Item Response Theory Analyses
The model for the ISQ-8 showed overall good fit in the adult sample (C2(20) = 32.5, p = 0.038, CFIC2 = 0.997, RMSEAC2 = 0.036, SRMR = 0.040). Additionally, the standardized LD-χ2 values were all less than 5.79, providing no evidence for remaining item redundancies. The marginal reliability of the ISQ-8 was good (rxx = 0.891, 95% bootstrapped CI [0.881, 0.890]), further demonstrating the psychometric adequacy of the reduced scale. Scores for individual participants all had reliability values greater than 0.7, indicating the 8-item form measured the construct with sufficient precision in all cases. Factor loadings and IRT slope/intercept parameters can be found in Table 4.
Based on an examination of the item category characteristic curves (Supplemental Figure S4), we concluded that a 7-point response scale was not optimal for the ISQ-8. For all 8 items, the plots showed that there were item responses that at no point on the latent continuum were the most probable choice, thus suggesting that there were too many response options. As a result, item responses were collapsed together to create a 5-point scale (i.e., the “2”/“3” responses were combined together into a single response option, as were the “5”/“6” responses). Using this new 5-point scale, the IRT model was re-run in the adult sample. This model also showed good fit (C2(20) = 32.0, p = 0.043, CFIC2 = 0.997, RMSEAC2 = 0.035, SRMR = 0.038), no local dependencies (LD-χ2 values < 9.26), and good reliability (rxx = 0.887, 95% bootstrapped CI [0.878, 0.897]). EAP-estimated latent trait scores derived from the recoded ISQ-8 correlated very highly with those derived from the original ISQ-8 (r > 0.997). The item trace lines for the 5-point scale indicated more consistent response utilization than those for the 7-point scale, but the middle response was still shown to be underutilized in a number of cases (Supplemental Figure S4).
Differential item function was also evaluated using the iterative Wald test procedure to identify differences in performance by age, sex, gender, and household income. No differential item functioning was found between any of the tested groups on any item (all p’s > 0.101, FDR corrected; see Supplemental Table S3 for full DIF results). Given that no difference was observed between the adult and adolescent groups, the two were combined and run together in another model using the 5-point scale. This model showed good overall fit (C2(20) = 48.2, p < 0.001, CFIC2 = 0.994, RMSEAC2 = 0.046, SRMR = 0.036), no local dependence (LD-χ2 values all < 9.14), and good reliability (rxx = 0.880, 95% bootstrapped CI: [0.871, 0.889]). Latent trait scores from this model (EAP estimation) correlated very highly with total scores on the original ISQ-20 (r = 0.942), and thus we concluded that this short form adequately represented the longer measure from which it was derived.

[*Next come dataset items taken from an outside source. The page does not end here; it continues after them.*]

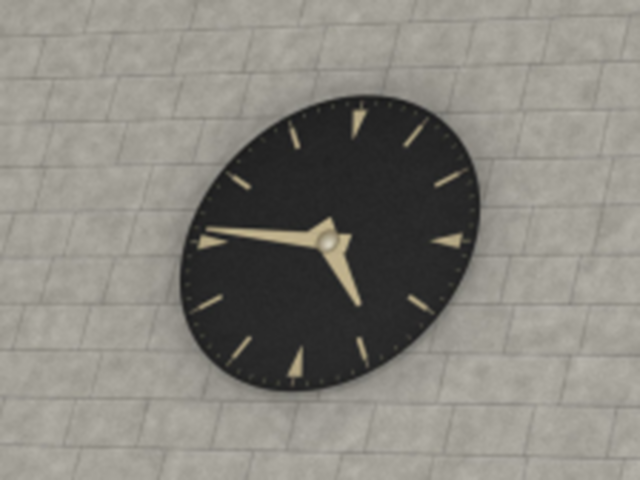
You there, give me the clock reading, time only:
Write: 4:46
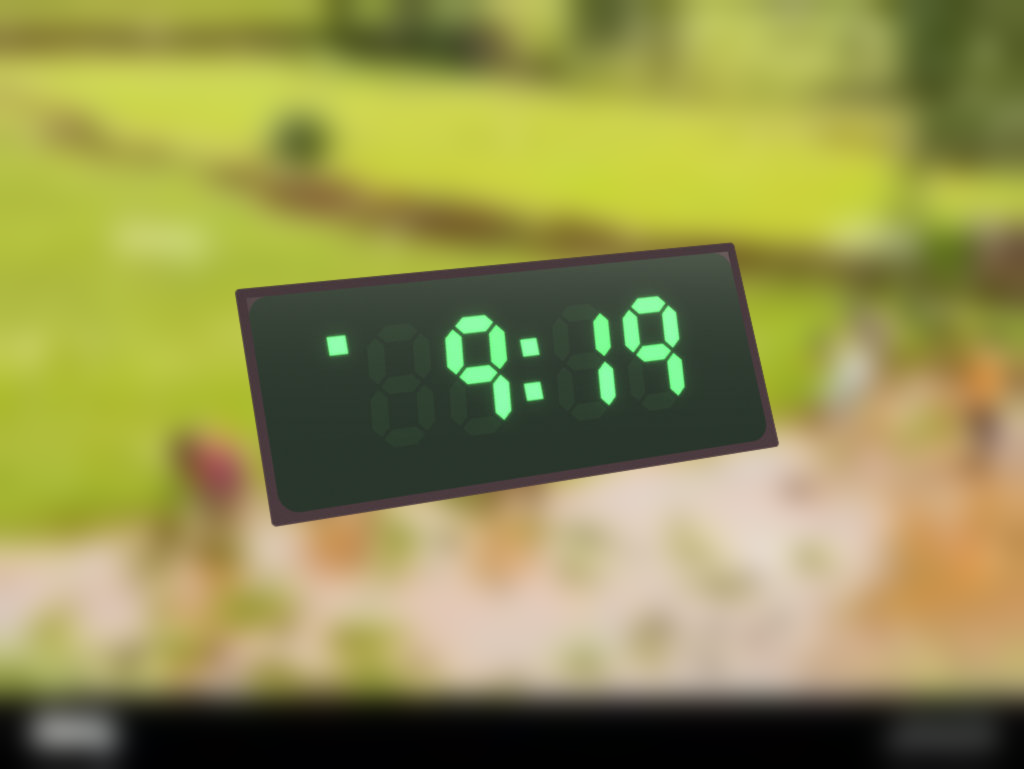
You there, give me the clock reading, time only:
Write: 9:19
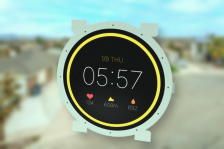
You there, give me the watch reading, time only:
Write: 5:57
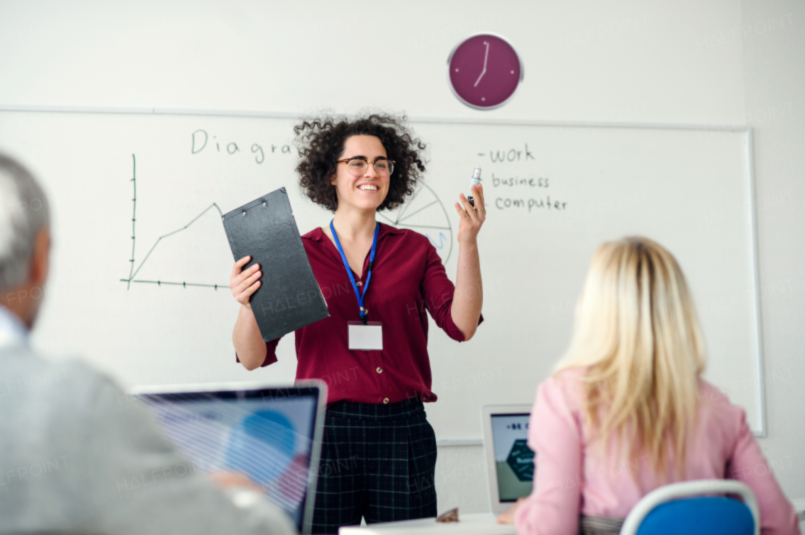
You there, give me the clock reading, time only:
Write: 7:01
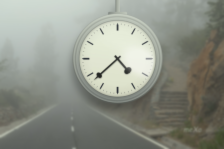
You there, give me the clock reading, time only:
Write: 4:38
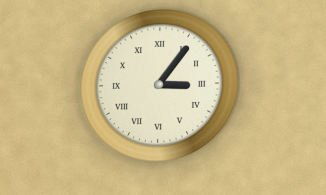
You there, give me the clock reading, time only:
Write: 3:06
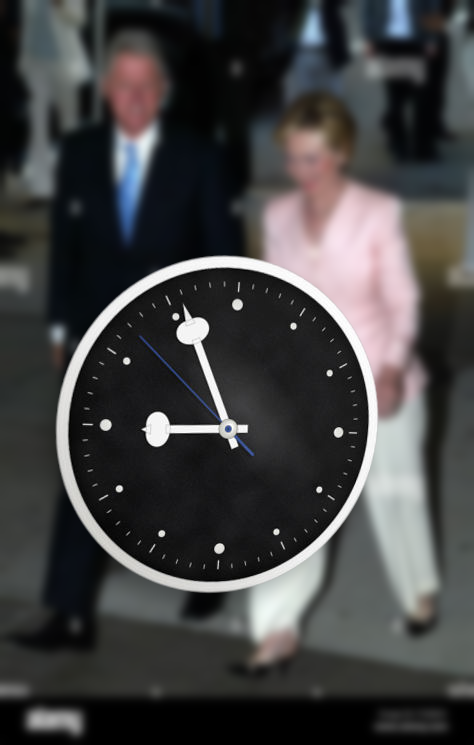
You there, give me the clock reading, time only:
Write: 8:55:52
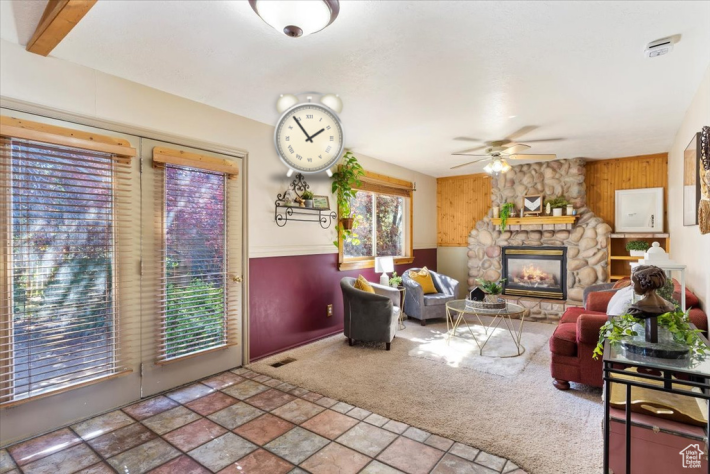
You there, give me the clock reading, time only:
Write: 1:54
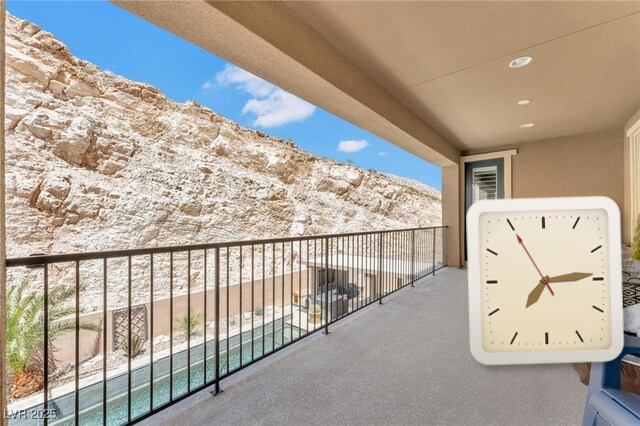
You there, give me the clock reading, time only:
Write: 7:13:55
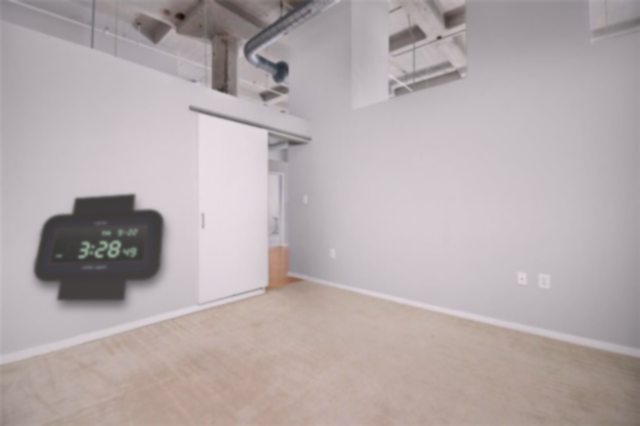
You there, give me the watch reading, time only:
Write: 3:28
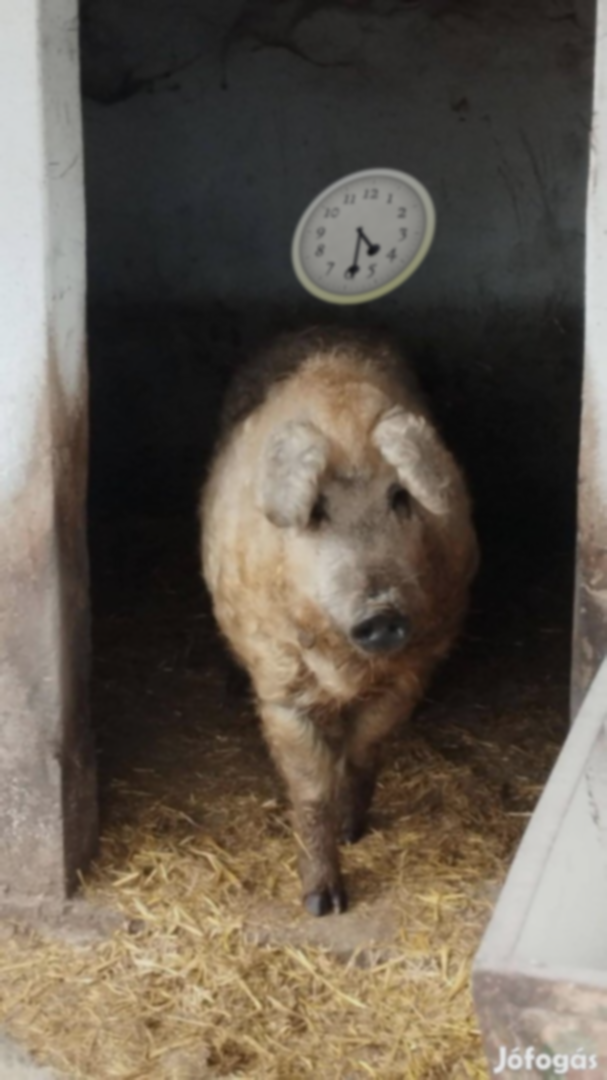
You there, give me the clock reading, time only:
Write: 4:29
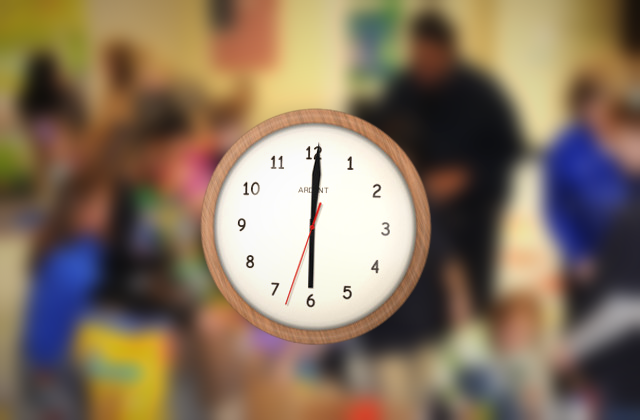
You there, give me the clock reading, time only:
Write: 6:00:33
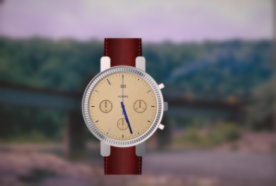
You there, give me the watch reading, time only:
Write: 5:27
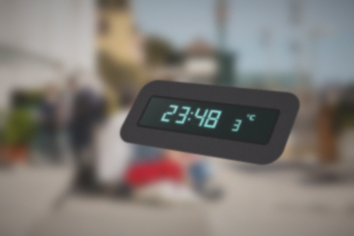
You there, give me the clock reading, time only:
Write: 23:48
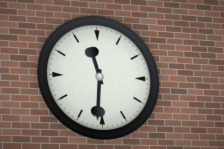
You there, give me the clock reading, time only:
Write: 11:31
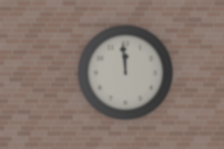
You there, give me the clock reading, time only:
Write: 11:59
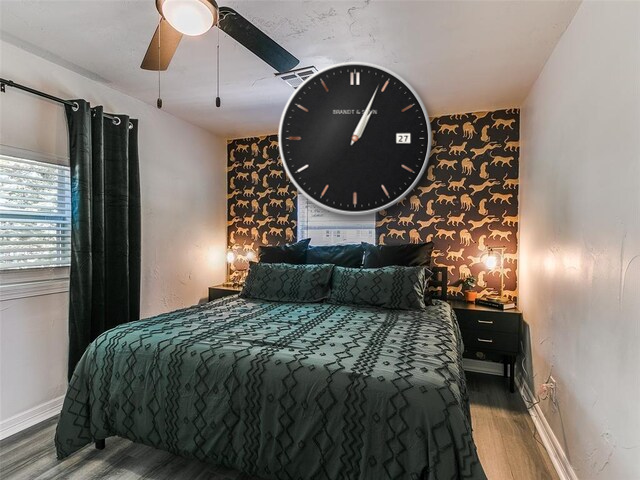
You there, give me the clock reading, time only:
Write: 1:04
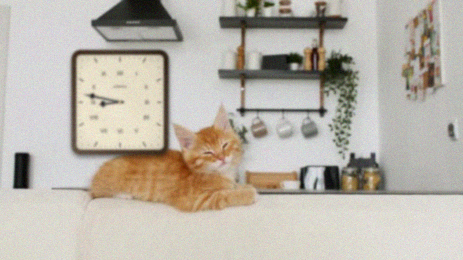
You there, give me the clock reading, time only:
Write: 8:47
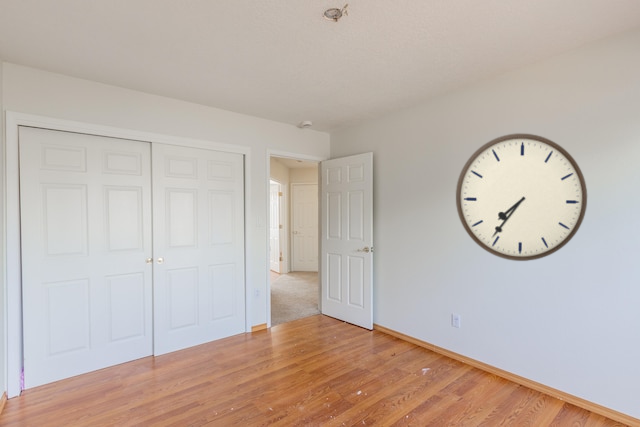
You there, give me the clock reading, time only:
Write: 7:36
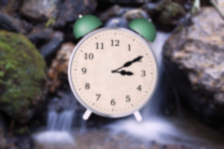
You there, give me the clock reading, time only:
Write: 3:10
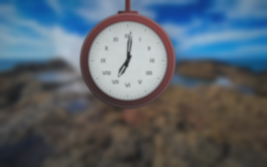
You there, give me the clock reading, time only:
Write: 7:01
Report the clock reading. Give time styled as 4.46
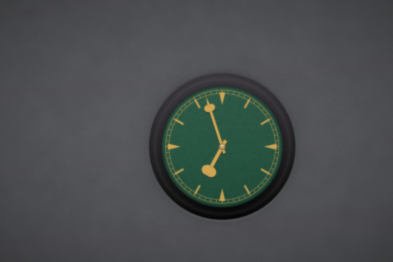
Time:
6.57
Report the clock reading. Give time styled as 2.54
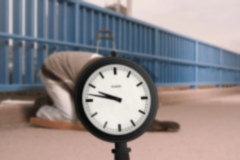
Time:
9.47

A regression of ISQ-8 score on age and sex across the full sample explained very little of the variance in interoceptive sensibility (R2 = 0.045), although a statistically significant main effect of sex indicated moderately higher levels of interoceptive difficulties in autistic women and girls compared to autistic men and boys (bF-M = 0.612, p < 0.001). The main effect of age and the age by sex interaction were not significant (p’s > 0.104). Neither of these results differ according to reported sex or gender.